What you have to do ▸
Out of the material that follows, write out exactly the lines from the line with "wine bottle: present" to the line with "fruit bowl: none [478,665,557,702]", both ends included, and no others.

Supplied entries ▸
━━━━━━━━━━━━━━━━
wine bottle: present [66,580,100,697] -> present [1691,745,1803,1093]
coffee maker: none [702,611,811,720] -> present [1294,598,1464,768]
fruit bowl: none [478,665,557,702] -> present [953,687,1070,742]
━━━━━━━━━━━━━━━━
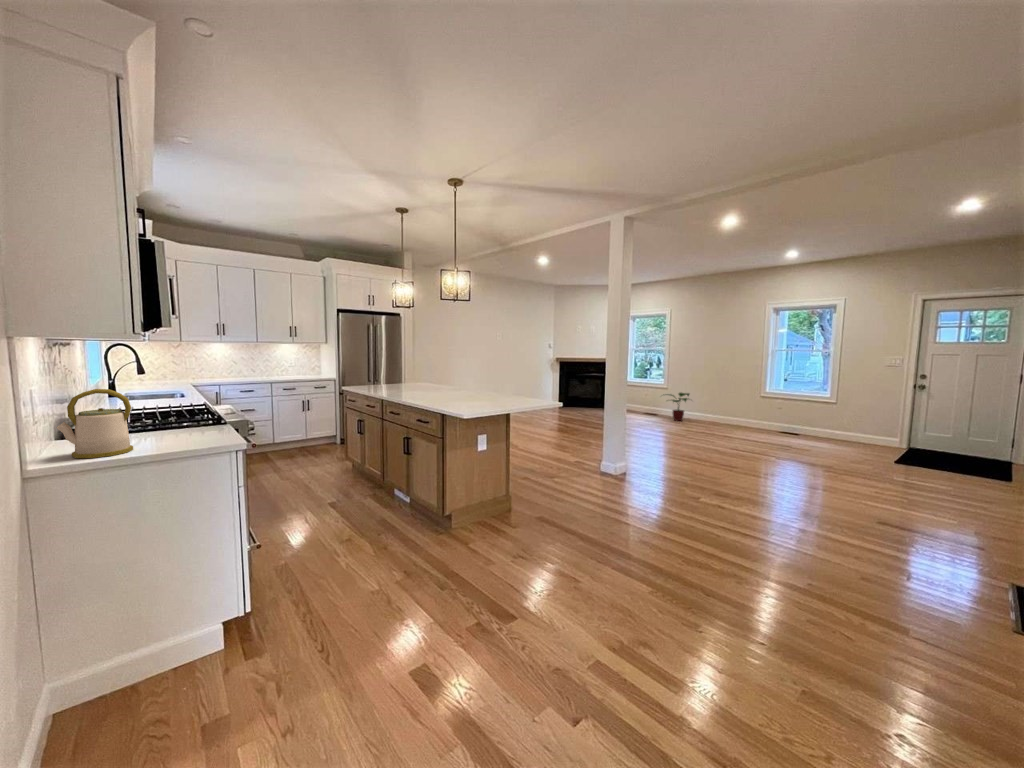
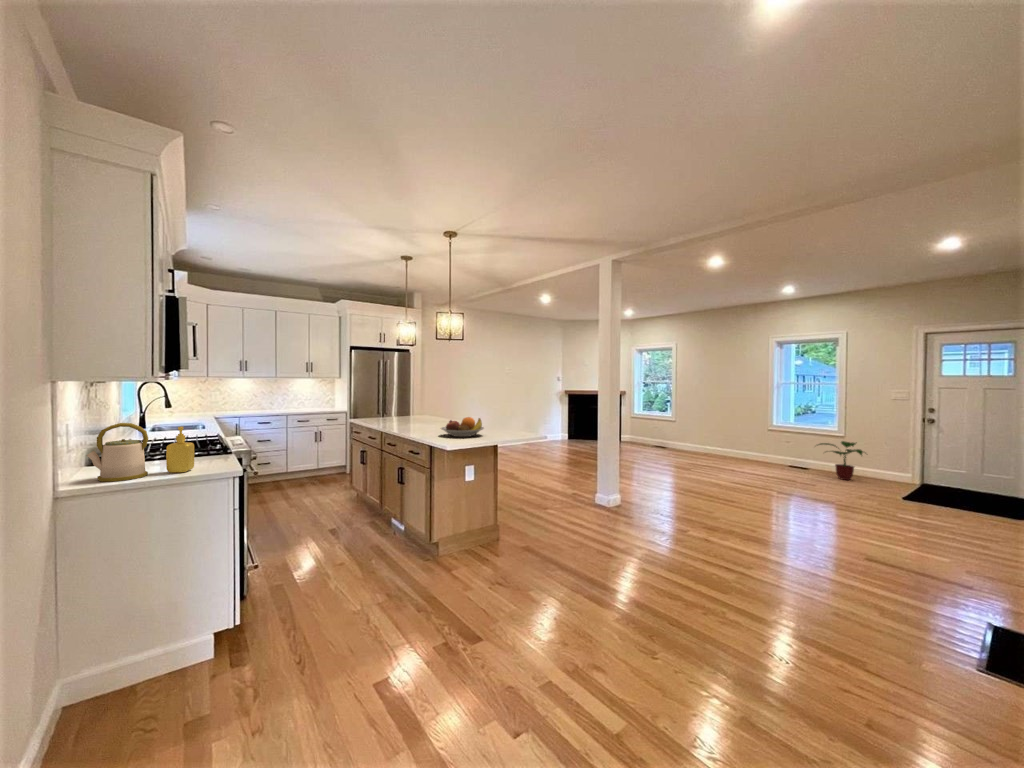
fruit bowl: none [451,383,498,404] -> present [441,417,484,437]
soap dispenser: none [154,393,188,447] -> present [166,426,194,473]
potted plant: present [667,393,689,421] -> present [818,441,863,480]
━━━━━━━━━━━━━━━━
Response for this exercise ▸
wine bottle: present [66,580,100,697] -> present [1691,745,1803,1093]
coffee maker: none [702,611,811,720] -> present [1294,598,1464,768]
fruit bowl: none [478,665,557,702] -> present [953,687,1070,742]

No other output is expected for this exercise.